Пикник

(из цикла «Последний день»)

Товарищ Иванов сидел верхом на камне и смотрел, как мимо проплывает время. Время никуда не торопилось, и товарищу Иванову казалось, что он все успеет. Не так много и нужно.

Он расстегнул засаленный ремешок часов. Циферблат сверкнул памятной надписью и ушел на дно.

Стало легче.

Товарищ Иванов зажмурился и хлебнул из бутылки.

Хороший коньяк.

Хороший коньяк – не люди. Хорошие люди в хорошие времена бывают хорошими, в плохие – плохими, в ужасные – ужасные.  Коньяк не меняет своей сути, он либо хорош, либо не коньяк.

Товарищ Иванов слез с камня и прошлепал большими пролетарскими ступнями по теплому мелководью к берегу. Рыбки кусали пятки, пятки кусали рыбки, и он подумал, что это хорошо.

Кусают – больно – живой.

На берегу, на маминой вышитой скатерке, снедь. Сыр со слезою, прозрачный окорок, икра по зернышку, паштет с грибами. Печеное, жареное, вареное, кремовое. Товарищ Иванов торжественно ходил по кругу и пробовал. После пробы – глоток коньяка. Закончилась первая бутылка, откупорил вторую.

Ни сытости.

Ни опьянения.

Ни похмелья.

Не брало.

Он боялся, что придут люди, надо будет делиться и что-то объяснять.

Люди не пришли.

Лето звенело от тишины.

Солнце тащило зенит.

Было скучно и противно.

Товарищ Иванов лег на песок и посмотрел на небо. Он никогда не видел моря. Жена говорила, что море как небо, только глубже и синее. Раз в сутки полоса стирается, море становится небом, море – небом, и можно уйти, куда хочешь. Хочешь в прошлое, хочешь в будущее, на много-много лет вперед. В коммунизм.  Товарищ Иванов хотел уйти в будущее, но раньше он никогда не видел моря, а теперь путь был закрыт.

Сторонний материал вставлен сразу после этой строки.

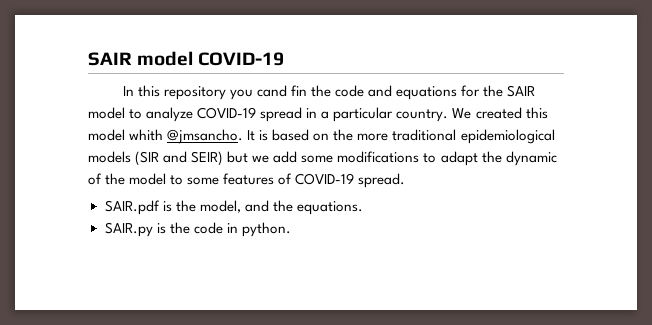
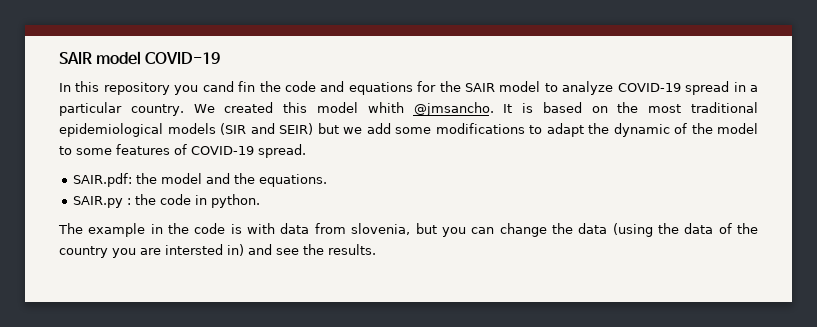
[357,133,389,141] more -> [648,104,682,113] most
[104,200,241,215] SAIR.pdf is the model, -> [73,173,203,187] SAIR.pdf: the model
[156,223,166,234] is -> [127,198,132,205] :
(291, 229) none -> [58,223,759,237] [59,244,376,258] // The example in the code is with data from slovenia, but you can change the data (using the data of the country you are intersted in) and see the results.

Месяц назад жену звали Маруся. Она стояла на трибуне, с большим тяжелым животом, с влажными спутанными волосами, маленькая и очень красивая.  Маруся говорила, что он враг. Не муж. Враг.  Сволочь. Он кивал каждому ее слову: «Давай, моя девочка. Еще, моя девочка. Сильней, моя девочка. Ты сможешь, моя девочка».

Смогла.

Плюнула ему в лицо. Он стер плевок и прижал пальцы, влажные от ее слюны,  к губам. Он враг. Он сволочь. Но у нее есть шанс. Дальний хутор. Теткин дом. Родит сына. Выйдет замуж. Будет жить как все. Сотрется и забудется.  

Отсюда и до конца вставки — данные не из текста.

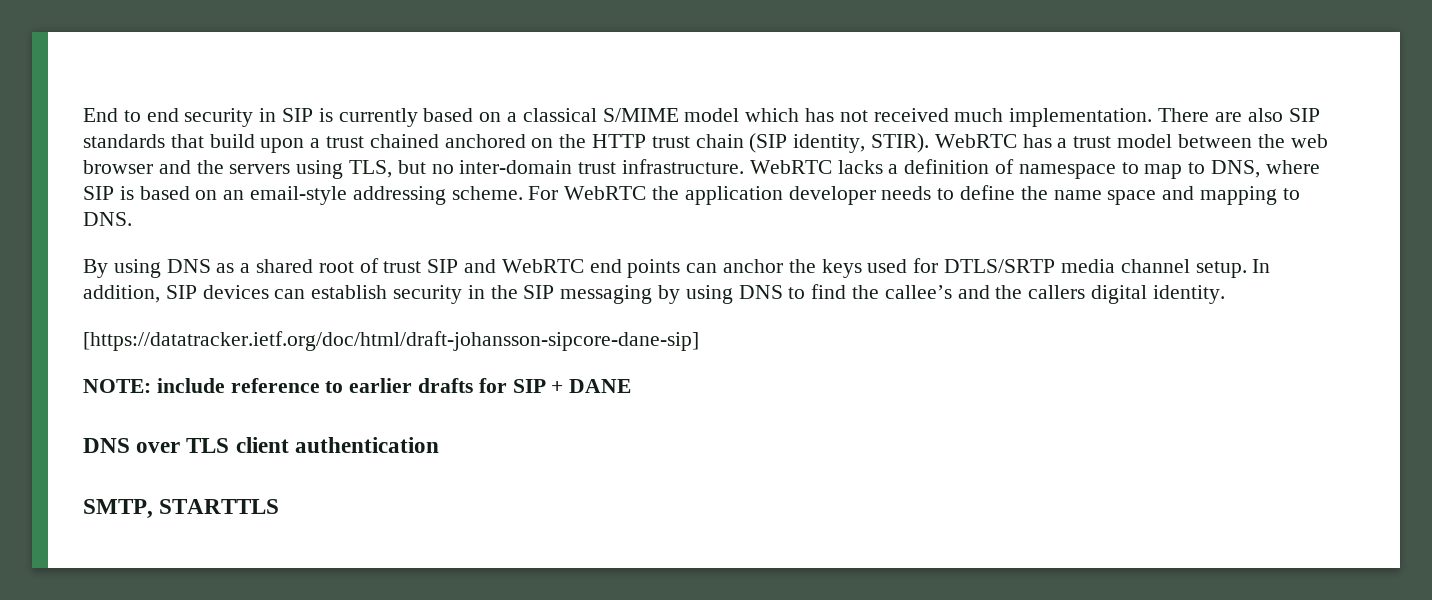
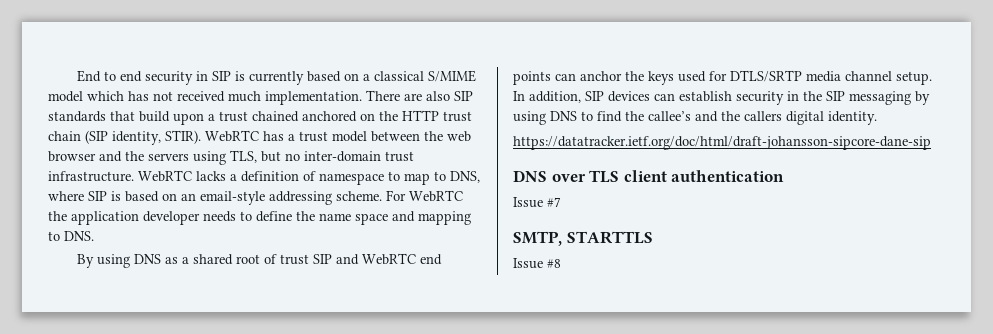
[83,331,699,351] [83,378,632,393] [https://datatracker.ietf.org/doc/html/draft-johansson-sipcore-dane-sip] // NOTE: include reference to earlier drafts for SIP + DANE -> [513,136,931,150] https://datatracker.ietf.org/doc/html/draft-johansson-sipcore-dane-sip
(439, 445) none -> [513,197,561,208] // Issue #7
(280, 506) none -> [513,258,561,269] // Issue #8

Товарищ Иванов очень хотел, чтобы Маруся жила.

Кусты дрогнули, из них выкатился плюшевый щенок на тонких лапках.

— Привет, — сказал товарищ Иванов и впервые за два года улыбнулся. – Смешной какой.

— Привет, — сказал щенок. – Ты тоже смешной, а я есть хочу.

— Все, что найдешь, твое.

Щенок жрал паштет и мяукал от удовольствия.

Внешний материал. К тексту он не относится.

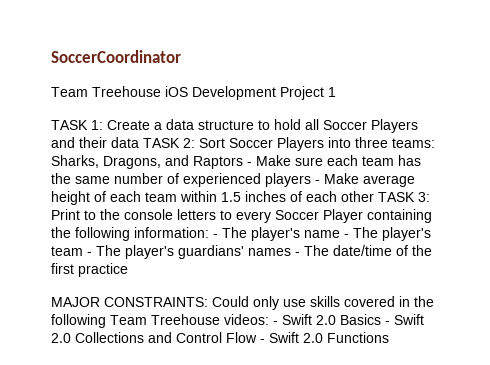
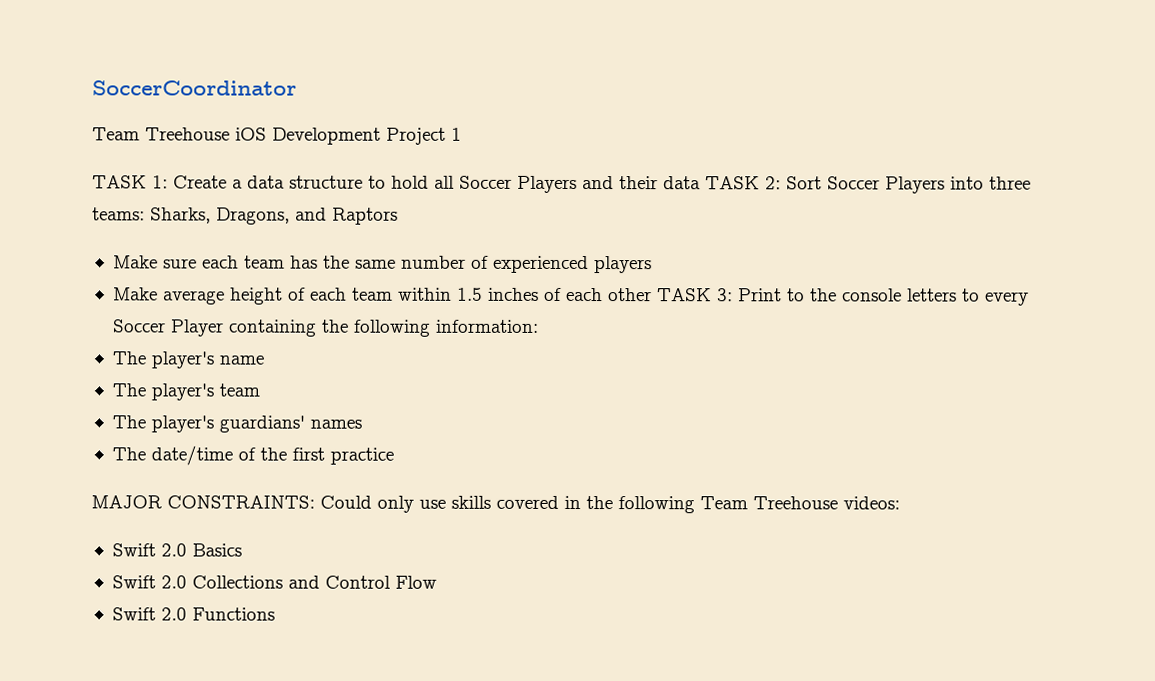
[247,162,252,166] - -> (398, 216) //
[315,180,320,184] - -> (652, 265) //
[213,234,218,238] - -> (539, 326) //
[344,234,349,238] - -> (264, 360) //
[87,252,92,256] - -> (260, 390) //
[295,252,300,256] - -> (362, 424) //
[273,321,278,325] - -> (900, 503) //
[385,321,390,325] - -> (242, 550) //
[260,339,265,343] - -> (437, 582) //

Потом они бегали по песку, скакали по воде и что-то кричали.

Море смеялось.

Время уходило за горизонт.

Товарищ Иванов прислонился к сосне. Щенок устроился на коленях. Теплый и тяжелый — как песок.

— Хорошо, — сказал щенок.

— Да, — ответил товарищ Иванов. – Хорошо.

Он гладил мягкие золотые  уши, и ему казалось, что он гладит солнце. Правой рукой нащупал позвонки, с хрустом и нежностью повернул. Не больно. Тельце вздрогнуло и обмякло.

— Ты мне еще спасибо скажешь, — хрипло объяснил товарищ Иванов. – Таким, как ты, тут нельзя. Помрешь ведь. Зима впереди. А не зима –  так люди. Как знать, кто страшнее.  Пока лето – проще. Летом все легче проходит: жизнь, смерть, надежда. Не замечаешь. 

Он зарыл щенка под сосной и допил коньяк. Искупался, омыв тело желтой финской водой.

Тело сохло в остывающем воздухе. Сохло лицо. Бороздками.

Он шел по дороге к Ленинграду. Все, что у него было, июньский день 1937 года.